The Financial Problem Facing FIT Stock
Fitbit’s obvious problem is that its business is declining. Its 2018 top-line guidance of about $1.5 billion is almost 20% below its 2015 revenue. Moreover, its 2018 gross margin should be down 700 basis points or so versus 2017 because Fitbit has lost its pricing edge amid competition from Apple and Garmin (NASDAQ:GRMN).
FIT is still unprofitable in terms of both operating income and EBITDA. Its cost cuts lowered its operating expenses by about 7% in both 2017 and 2018, assuming it meets its 2018 cost-cutting guidance. There shouldn’t be much more room left for additional cost savings, and Fitbit has to spend money to compete against its larger rivals.
To reiterate a point I’ve made before, it’s worth considering what would be required for FIT stock to have a still-rather-aggressive price-earnings multiple of 30. At the current price of FIT stock, in order to reach that multiple, FIT would require 19c of adjusted earnings per share. With 267 million shares and a 25% tax rate (both reflect the company’s guidance), FIT needs $68 million in pre-tax profit.
But its 2018 operating loss was likely at least $100 million, even excluding another $100 million of share-based compensation. So Fitbit has to add $168 million of profit – or 11% of its revenue – just for FIT stock to reach a P/E multiple of 30.
How, exactly, can it generate an additional $168 million of profit? Its operating expenses probably can’t drop much more. Its gross margin continues to decline, and pricing pressure will probably place a ceiling on that as well. If that’s the case, with a gross margin of 40%+, the company would have to increase its sales by about $420 million, or nearly 30%, with no associated increase in its sales, general and administrative costs.
Realistically, Fitbit needs its revenue to grow roughly 50%, given that its operating expenses have to start rising at least somewhat along with its revenue. And, in this model, that revenue growth would only support the current price of Fitbit stock.
The Bet on Fitbit Stock
That revenue growth seems unlikely to materialize. Fitbit is hoping to benefit from partnerships with insurers and corporations to drive demand for its products. But that demand can go to Garmin, Apple, and Samsung as well. And there seems little reason at this point to trust Fitbit to execute well.

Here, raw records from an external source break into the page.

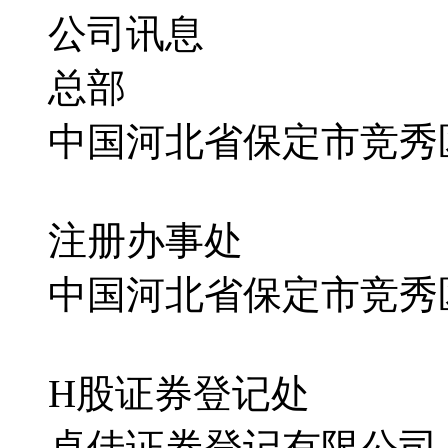
公司讯息
总部
中国河北省保定市竞秀区
注册办事处
中国河北省保定市竞秀区
H股证券登记处
卓佳证券登记有限公司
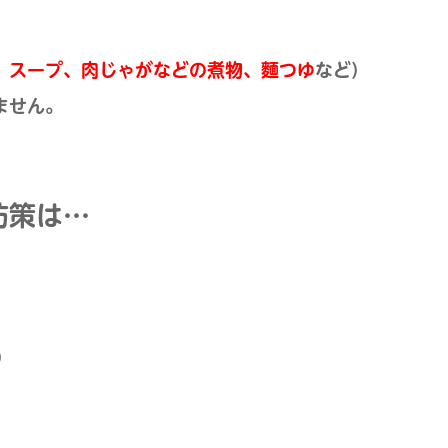
、スープ、肉じゃがなどの煮物、麵つゆ
など）
ません。
防策は…
）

So really the only bullish thesis for Fitbit stock that makes any sense is the belief that it can be acquired. It seems highly unlikely that Fitbit can grow enough on its own to support the current valuation of Fitbit stock. But could FIT be acquired?
Perhaps. But that, too, seems like a risky bet. Alphabet (NASDAQ:GOOGL,GOOG) could be a potential, logical acquirer, given its hardware aspirations. But it’s not as if Alphabet can cut Fitbit’s roughly $740 million of operating expenses by $100 million. Alphabet would still have to buy an unprofitable business that needs a turnaround.

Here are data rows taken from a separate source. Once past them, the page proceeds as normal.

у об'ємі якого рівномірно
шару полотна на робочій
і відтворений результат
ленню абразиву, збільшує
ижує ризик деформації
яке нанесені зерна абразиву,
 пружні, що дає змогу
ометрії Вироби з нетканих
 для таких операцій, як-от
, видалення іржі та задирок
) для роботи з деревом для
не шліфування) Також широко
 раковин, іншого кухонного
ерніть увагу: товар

Other companies potentially could be interested at some point, but FIT almost certainly has to show revenue growth and improve its margins first. And so we circle back to the company’s key problem.

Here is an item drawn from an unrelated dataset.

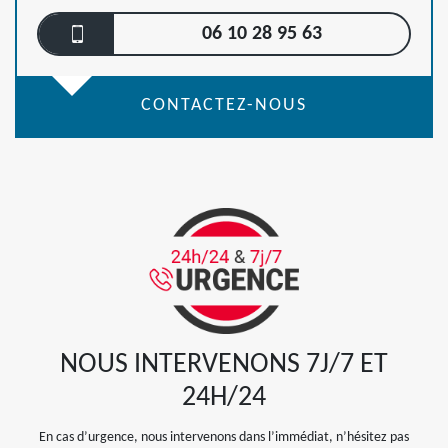
06 10 28 95 63
CONTACTEZ-NOUS
NOUS INTERVENONS 7J/7 ET
24H/24
En cas d’urgence, nous intervenons dans l’immédiat, n’hésitez pas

FIT simply doesn’t have a very good business. Its sales are declining, and its competition is intense, while its execution has been subpar. And we’ve already seen the “commoditization” thesis play out with smartphones and upend Apple stock. The same “race to the bottom” pricing will hit wearables and smartwatches over time.
Despite all that, FIT stock, by any metric other than price-revenue, is sharply overvalued.
That’s a tough combination and one that needs to change. Truthfully, after three years of disappointing results by FIT, I see little reason to believe it will.
As of this writing, Vince Martin has no positions in any securities mentioned.